**Task directions**:
Among the lines below, the one containing "left_click_drag(533, 280, 316, 267)" opens the range and the one containing "left_mouse_up()" closes it. Print that range exactly, without the pictures.
BEGIN Input data
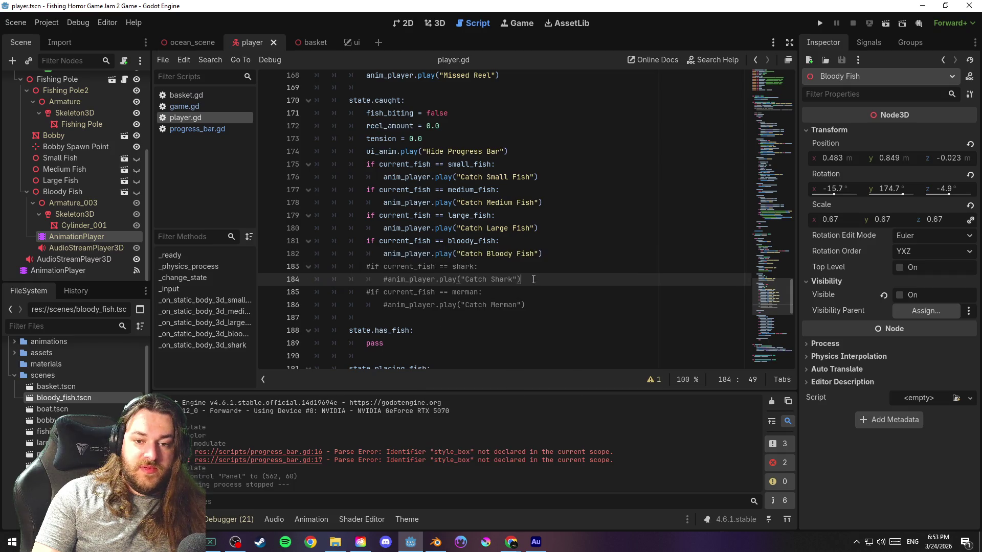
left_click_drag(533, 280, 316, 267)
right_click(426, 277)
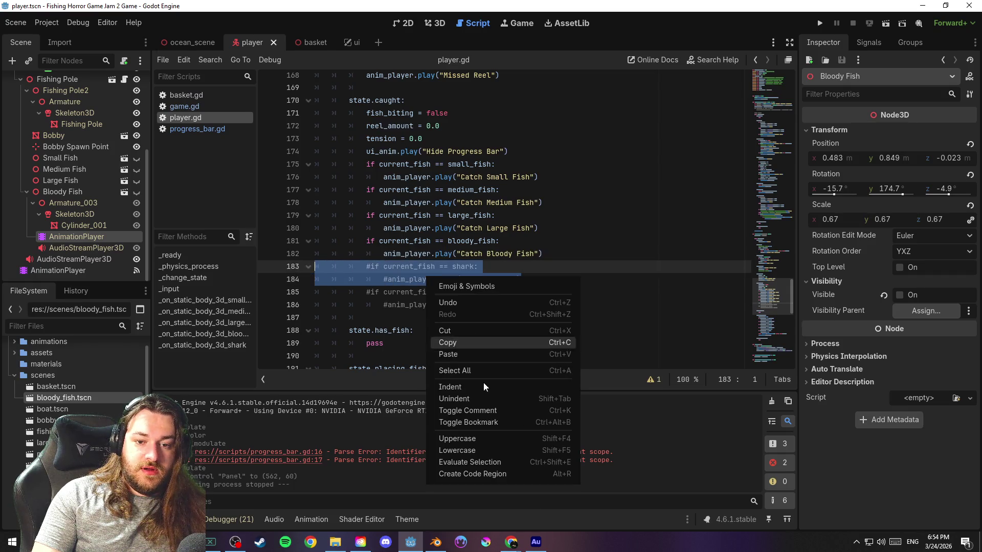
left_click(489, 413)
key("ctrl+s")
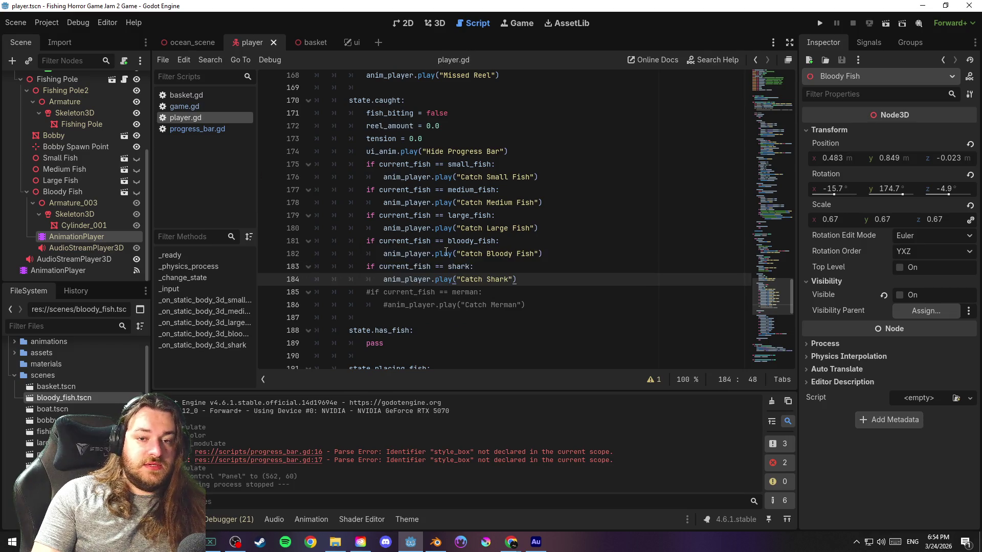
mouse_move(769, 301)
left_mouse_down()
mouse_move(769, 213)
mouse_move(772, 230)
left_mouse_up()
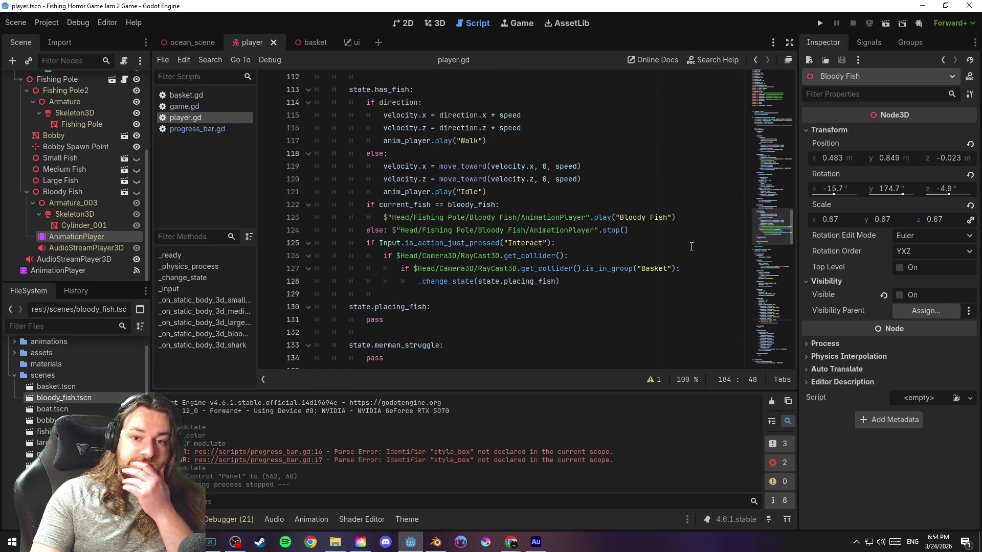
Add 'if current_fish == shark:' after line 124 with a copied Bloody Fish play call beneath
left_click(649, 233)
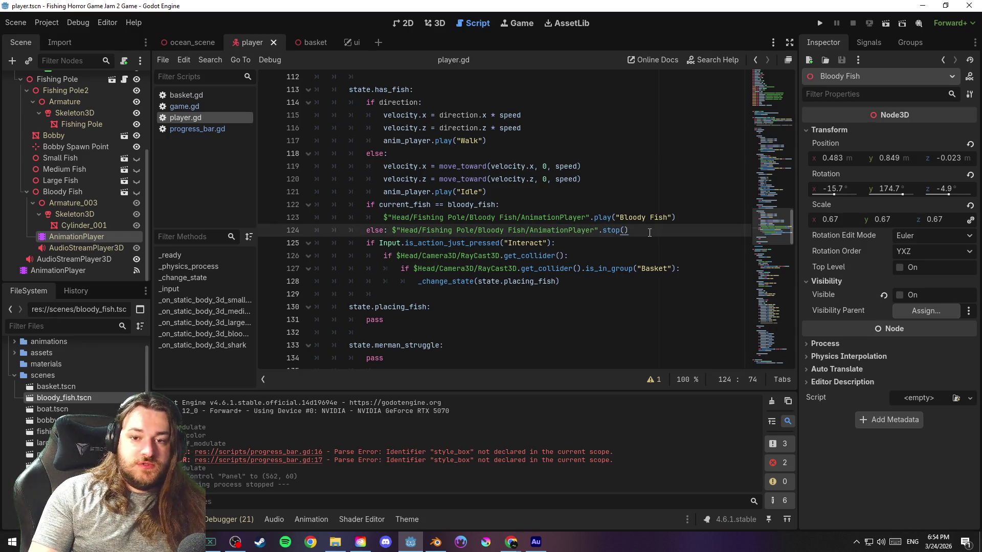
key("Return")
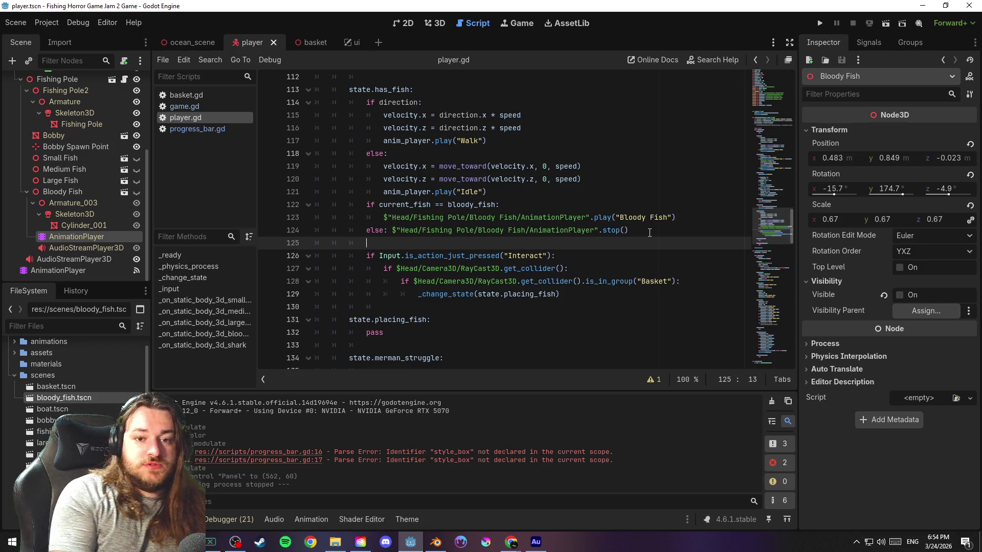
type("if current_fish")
END Input data
BEGIN Input data
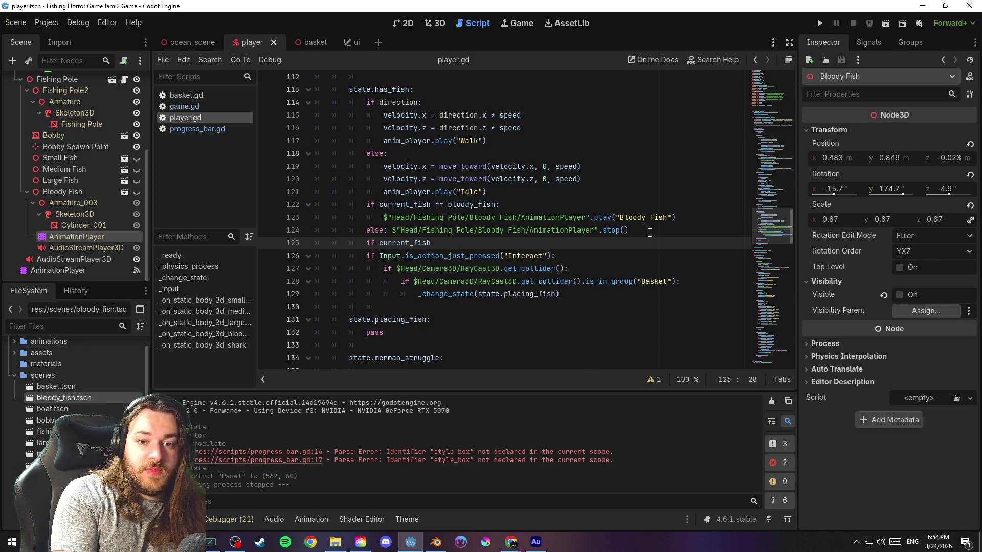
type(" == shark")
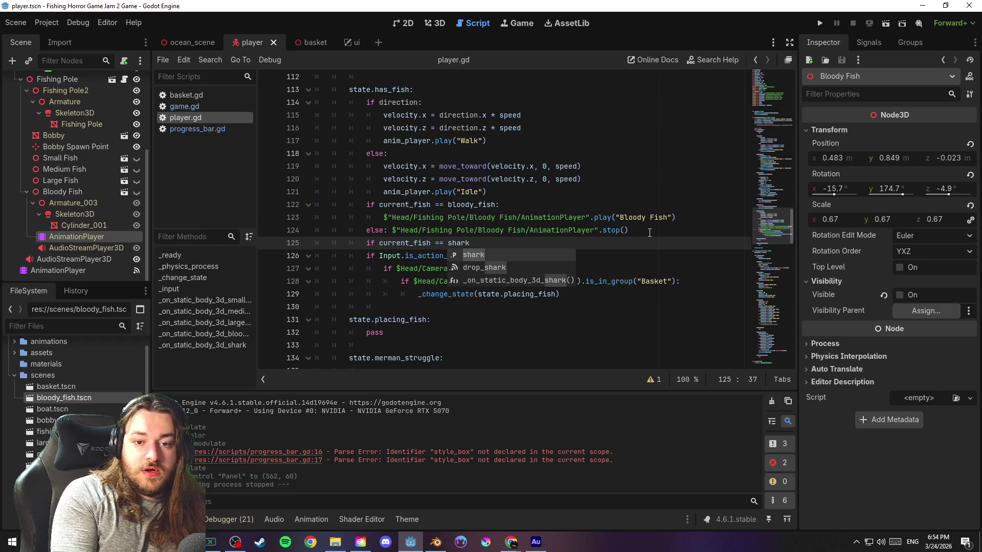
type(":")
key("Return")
END Input data
**Answer section**:
left_click_drag(533, 280, 316, 267)
right_click(426, 277)
left_click(489, 413)
key("ctrl+s")
mouse_move(769, 301)
left_mouse_down()
mouse_move(769, 213)
mouse_move(772, 230)
left_mouse_up()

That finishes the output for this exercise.